The window was covered with a plastic venetian blind, with alternate lavender and white slats, and the bed was covered in creased purple velveteen, with heaps of cushions in various shades of purple and violet. The corner of the room behind the door was curtained off, presumably to give Zakiyyah somewhere to hang her clothes – not that she had any, now that her suitcase had been taken away from her.
On one wall hung a large poster of a salacious young witch, naked except for a pointed hat and a cloak, her eyes closed in ecstasy as she pushed the handle of her broomstick up inside her. Her black cat was watching her and licking its lips.
On the facing wall there was a framed photograph of Blarney Castle, faded by years of sunlight until it was almost colourless.
‘What do you think, then?’ said Mairead. ‘Home from home. Better than some mud hut in Africa, I’ll bet.’
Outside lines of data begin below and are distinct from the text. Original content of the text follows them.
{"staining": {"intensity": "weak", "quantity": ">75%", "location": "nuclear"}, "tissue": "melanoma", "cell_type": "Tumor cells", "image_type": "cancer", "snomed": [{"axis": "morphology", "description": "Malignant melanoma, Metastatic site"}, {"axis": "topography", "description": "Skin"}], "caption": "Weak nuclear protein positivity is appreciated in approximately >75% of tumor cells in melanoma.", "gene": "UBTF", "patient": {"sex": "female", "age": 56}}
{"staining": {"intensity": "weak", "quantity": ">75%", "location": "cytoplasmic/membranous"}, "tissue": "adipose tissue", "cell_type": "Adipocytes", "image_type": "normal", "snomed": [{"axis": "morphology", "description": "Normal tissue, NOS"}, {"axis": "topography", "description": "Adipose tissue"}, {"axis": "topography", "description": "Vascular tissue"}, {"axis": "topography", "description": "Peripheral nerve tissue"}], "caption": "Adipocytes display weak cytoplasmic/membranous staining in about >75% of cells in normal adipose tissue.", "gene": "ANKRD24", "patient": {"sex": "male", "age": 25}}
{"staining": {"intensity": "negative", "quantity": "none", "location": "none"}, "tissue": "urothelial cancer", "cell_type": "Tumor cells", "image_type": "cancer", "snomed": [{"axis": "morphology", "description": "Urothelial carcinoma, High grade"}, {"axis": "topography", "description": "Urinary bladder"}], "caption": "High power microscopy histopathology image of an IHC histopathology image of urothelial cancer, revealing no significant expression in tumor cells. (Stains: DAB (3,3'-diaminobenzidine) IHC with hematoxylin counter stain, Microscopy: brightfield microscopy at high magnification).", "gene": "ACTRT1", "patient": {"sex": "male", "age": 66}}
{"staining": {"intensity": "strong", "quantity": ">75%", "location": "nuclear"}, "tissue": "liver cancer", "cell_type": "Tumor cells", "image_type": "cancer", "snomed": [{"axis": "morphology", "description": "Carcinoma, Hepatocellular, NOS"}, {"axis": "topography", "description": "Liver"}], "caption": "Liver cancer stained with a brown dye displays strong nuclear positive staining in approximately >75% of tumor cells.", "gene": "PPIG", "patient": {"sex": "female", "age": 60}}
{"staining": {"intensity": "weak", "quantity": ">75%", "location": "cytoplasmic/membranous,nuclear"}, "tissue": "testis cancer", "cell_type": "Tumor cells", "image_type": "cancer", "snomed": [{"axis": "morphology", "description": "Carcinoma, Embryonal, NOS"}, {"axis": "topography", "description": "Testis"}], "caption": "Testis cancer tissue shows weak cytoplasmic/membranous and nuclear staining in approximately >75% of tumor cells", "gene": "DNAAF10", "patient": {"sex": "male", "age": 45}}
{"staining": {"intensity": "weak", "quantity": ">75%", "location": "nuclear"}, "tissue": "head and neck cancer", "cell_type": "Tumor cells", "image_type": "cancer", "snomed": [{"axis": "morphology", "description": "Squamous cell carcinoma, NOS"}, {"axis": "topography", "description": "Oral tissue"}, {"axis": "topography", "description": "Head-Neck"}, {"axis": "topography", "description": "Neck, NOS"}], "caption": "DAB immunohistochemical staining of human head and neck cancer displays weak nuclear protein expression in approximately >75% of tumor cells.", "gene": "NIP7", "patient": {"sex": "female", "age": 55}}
Mairead was a short, bosomy woman with long lank silver-blonde hair that draped over her shoulders. She had a heart-shaped face and a turned-up nose and she could have been pretty in a plump, waitressy way, except that her cheeks were blotched and puffy and underneath the thick pink gloss her lips were cracked. Her eyes were cornflower-blue, but Zakiyyah saw some indefinable lack of focus in them, as if she had long forgotten who she was and what she was doing here.